3. These patterns mean that, taken together, Ghana’s PIT and indirect tax system are progressive, reducing inequality by 3 percentage points as measured by the Gini coefficient. On average, these taxes are estimated to amount to 14.1% of consumption for the poorest tenth of households, around 15.9% for households in the middle of the consumption distribution, and around 24.6% for households in the top tenth of the consumption distribution. PIT and indirect taxes are, on their own, estimated to increase poverty by around 3 percentage points. But previous research shows that poor households benefit from a larger share of public spending than they contribute in taxes, meaning the overall effect of tax and spending together will be to reduce poverty. 

4. Considering impacts by gender, female-headed households pay less in tax, both in cash terms and as a share of their overall consumption. This largely reflects the fact that they have lower incomes, which means that they pay less under Ghana’s progressive income tax system. They also report spending a lower share of their budgets on excisable products.

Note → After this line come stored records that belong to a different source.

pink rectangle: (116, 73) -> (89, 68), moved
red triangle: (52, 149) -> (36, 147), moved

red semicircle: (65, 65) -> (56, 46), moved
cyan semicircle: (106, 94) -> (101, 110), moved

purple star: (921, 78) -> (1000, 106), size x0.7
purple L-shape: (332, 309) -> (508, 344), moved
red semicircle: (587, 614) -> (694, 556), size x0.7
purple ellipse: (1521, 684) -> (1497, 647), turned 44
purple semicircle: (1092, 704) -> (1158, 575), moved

5. Recent changes to the tax system including the revision of the tax-free PIT band, the increase in the standard VAT rate and the changes to the excise duty regime all have important distributional consequences:  

  • The increase in the standard rate of VAT from 12.5% to 15% is mildly progressive, again reflecting the impact of exemptions and home production.   
  • The increase in the tax-free PIT band has the biggest benefit measured as a proportion of consumption for households in the middle of the consumption distribution, and in cash terms has the biggest benefit for the richest households in Ghana. However, the introduction of a new top marginal tax rate of 35% will reduce the net incomes of households with very high incomes.  

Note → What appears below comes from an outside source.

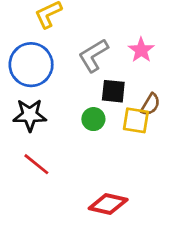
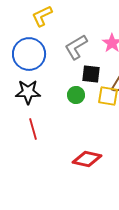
red line: (36, 164) -> (33, 129), turned 35

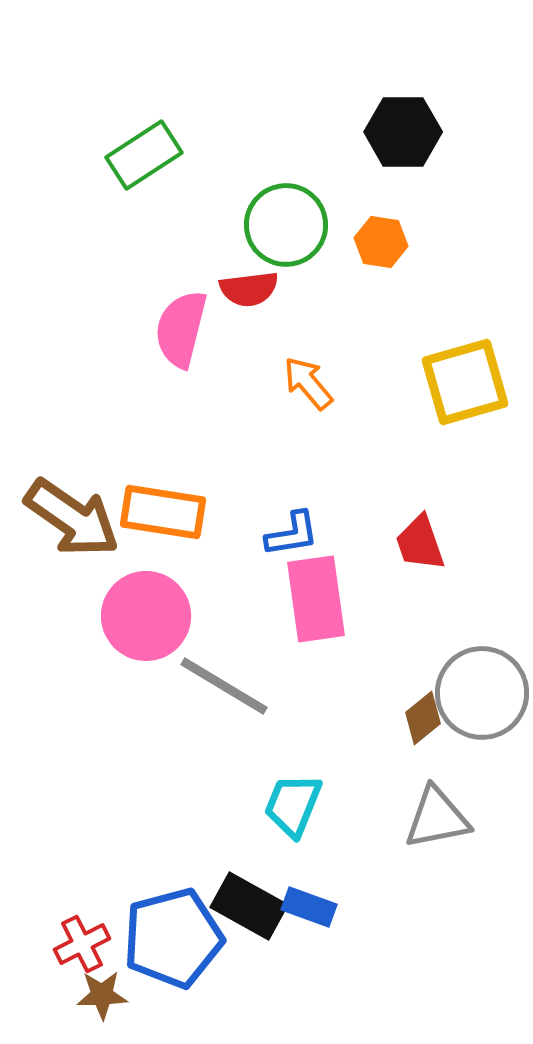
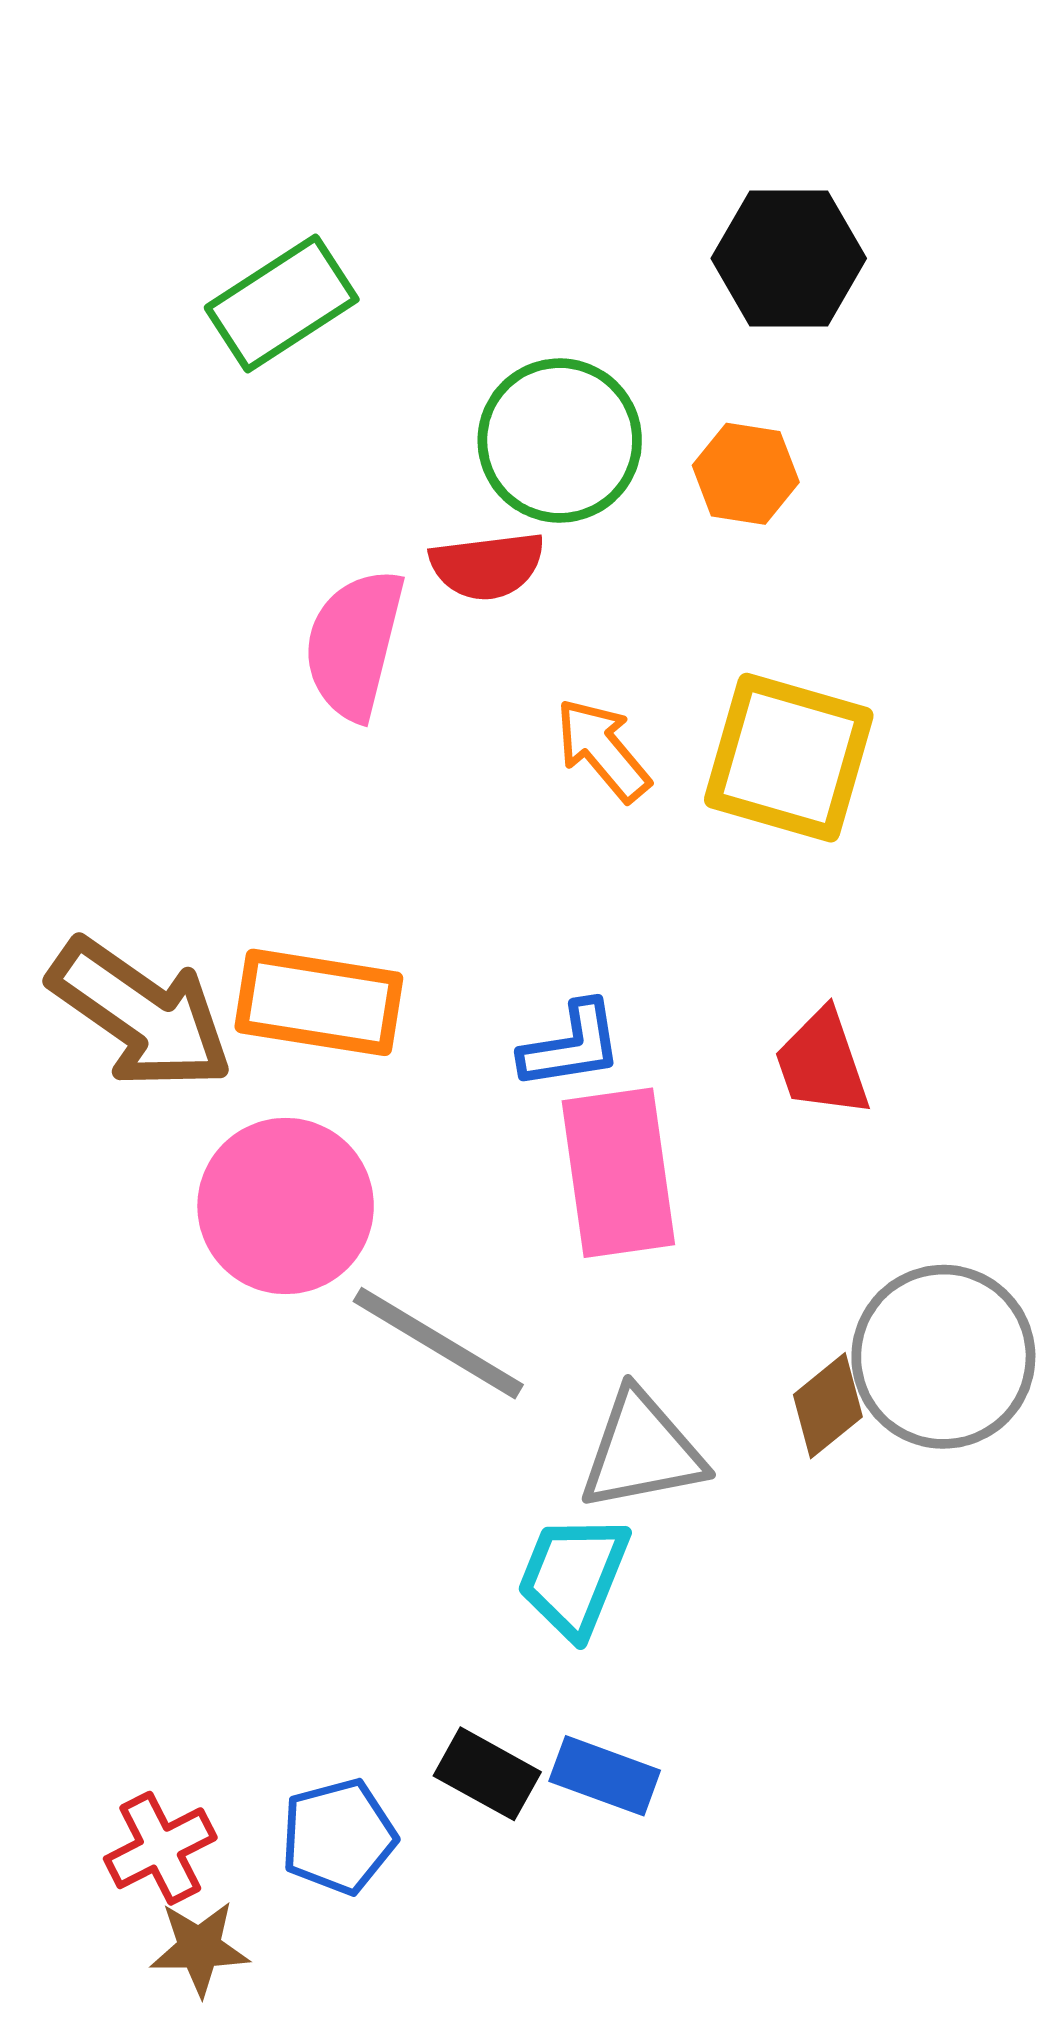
yellow square: (465, 382) -> (789, 758), moved, turned 32
gray triangle: (437, 818) -> (642, 1451), moved
black rectangle: (249, 906) -> (487, 1774), size x0.7
blue pentagon: (173, 938) -> (338, 1836), size x0.6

  • The change in the excise duty regime for cigarettes and tobacco products is regressive but has only a very small impact on households’ overall budgets right across the consumption distribution. The poorest tenth of households will spends an additional 0.06% of their total consumption budget on excise duty payment compared to just 0.004% for the richest tenth.  
  • Finally, the new 20% excise duty on fruit juices is strongly progressive but very small in the context of households’ overall budgets, with duty payments estimated to be equivalent to close to 0% of consumption for the poorest tenth of households and 0.07% for the richest tenth.  

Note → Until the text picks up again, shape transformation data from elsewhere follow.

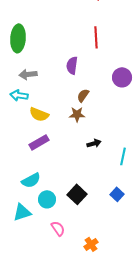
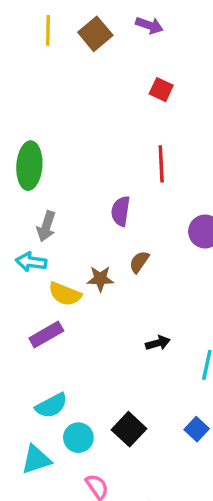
gray arrow: (28, 74) -> (46, 226), turned -66
brown star: (77, 114) -> (100, 279), moved
purple rectangle: (39, 142) -> (46, 335), moved

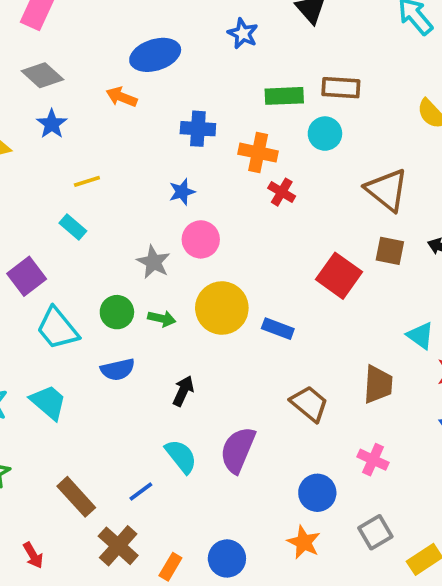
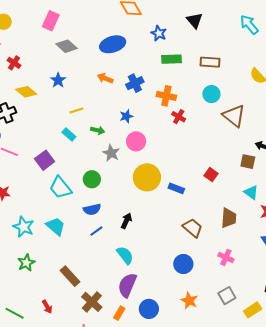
gray diamond: (42, 75) -> (67, 46), moved
green rectangle: (284, 96) -> (172, 59), moved
orange arrow: (122, 97) -> (105, 78), moved
blue cross: (198, 129) -> (135, 83), turned -30
cyan circle: (325, 134) -> (211, 94), moved
brown square: (390, 251) -> (248, 162), moved
red square: (339, 276) -> (211, 175), moved, size x0.6
green arrow: (162, 319) -> (98, 130), moved
purple semicircle: (238, 450) -> (127, 285), moved
blue line: (141, 491) -> (96, 231), moved
blue circle: (317, 493) -> (183, 264), moved

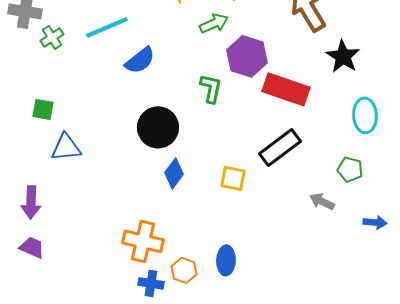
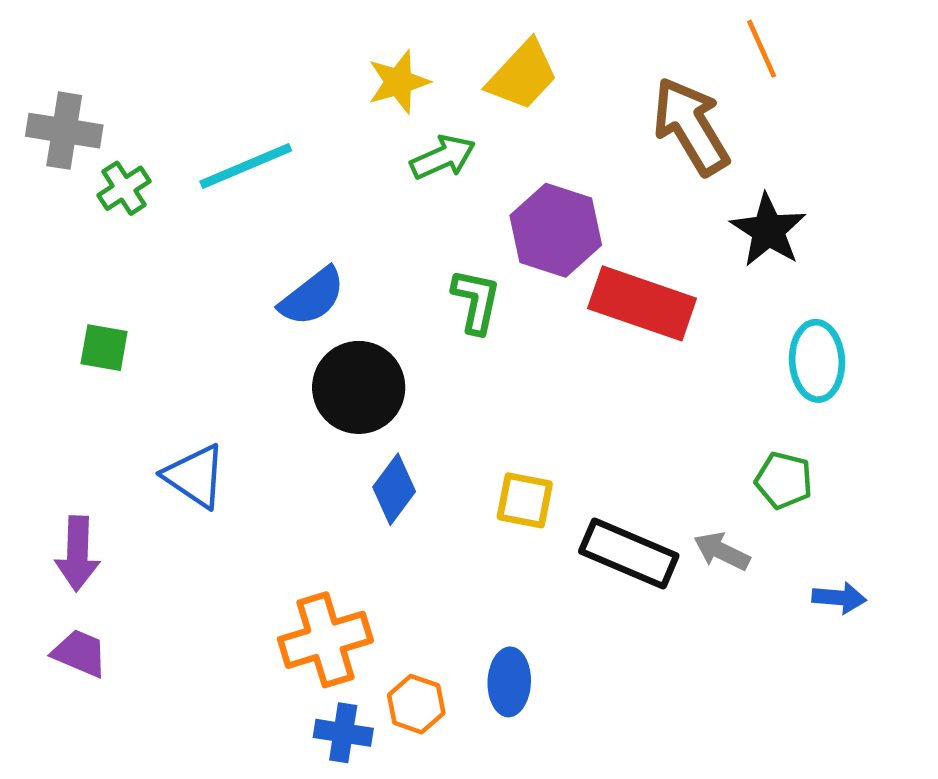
green arrow: (214, 23) -> (443, 157), moved
blue semicircle: (140, 60) -> (312, 297), moved
blue triangle: (66, 147) -> (195, 476), moved, turned 40
black rectangle: (280, 147) -> (629, 553), moved, turned 60
orange cross: (143, 241) -> (325, 640), turned -30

  • The impacts of these policies vary by gender. Female-headed households are estimated to benefit less as a percentage of their consumption from the increase in the income tax-free allowance (although they will also be less likely to be affected by the new 35% top rate of income tax). Their lower reported expenditure on cigarettes and tobacco products means that they are also estimated to be less affected by this policy change. Female-headed households are however estimated to be affected in the same way as male-headed households by the new duty on fruit juice, given their similar average levels of expenditure on these products.